First-time supervisors are usually promoted because they are very good at what they do. Generally, they were successful employees with a lot of knowledge and ability. Once they become leaders, it can be hard to let go of the “doing” part. It’s difficult to let other people try and maybe not do it quite as well as they could have done it. However, as a leader, it’s important to help employees be successful by not jumping in and doing the tasks for them. It’s a leader’s responsibility to develop employees’ skills and experience.

When we are employees who are responsible for only ourselves, we are judged on our own actions and abilities. We can create our own success by how hard and how well we work. As a leader, we aren’t just judged on what we do alone anymore. Our success is dependent on the success of everyone who works for us. That’s a big difference.

The first step in delegation is to let each employee know what needs to be done, when it needs to be done, and what outcome needs to happen for the employee to be considered successful. Essentially, we are saying, “These are your tasks. When you do these tasks like this, you will be successful.” It creates a wonderful environment where everyone knows what they’re responsible for and what they’re supposed to be doing. Clarity on tasks helps employees grasp their roles and stay in their own lanes.

Once everyone has a clear idea of the tasks that they need to perform, it’s important to make sure that they have all the resources that they need to do those tasks. Sometimes employees don’t have the authority or ability to get the resources that they need. It’s our job as leaders to make sure that they have everything that they need to be successful. Resources could mean information for a report or parts to keep a manufacturing line running. Leaders are responsible for securing resources that employees cannot get on their own.

Another responsibility of leaders is to remove obstacles that keep employees from performing their assigned tasks. An obstacle could be a process requirement that slows things down or a person who is being uncooperative.
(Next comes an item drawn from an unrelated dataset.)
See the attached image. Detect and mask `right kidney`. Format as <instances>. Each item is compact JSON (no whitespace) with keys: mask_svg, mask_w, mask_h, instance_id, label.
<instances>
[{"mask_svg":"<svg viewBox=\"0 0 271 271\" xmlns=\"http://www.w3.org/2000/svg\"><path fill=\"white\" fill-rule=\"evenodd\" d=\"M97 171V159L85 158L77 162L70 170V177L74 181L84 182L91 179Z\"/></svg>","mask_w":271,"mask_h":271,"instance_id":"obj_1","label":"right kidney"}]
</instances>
If something is making it difficult for a person to do his or her job, it’s the leader’s responsibility to change the situation.

In summary, the first steps to consider in the delegation of tasks are:

  1. Make sure that everyone knows exactly what tasks they need to perform and why those tasks are important.
  2. Clearly define what success at each task will include.
  3. Ensure employees have the resources that they need to do their assigned tasks successfully.
  4. Remove any obstacles that are hindering employees in the performance of their tasks.

Clear and specific expectations for successful behaviors, along with the proper support, are foundational elements when building an exceptional team or organization.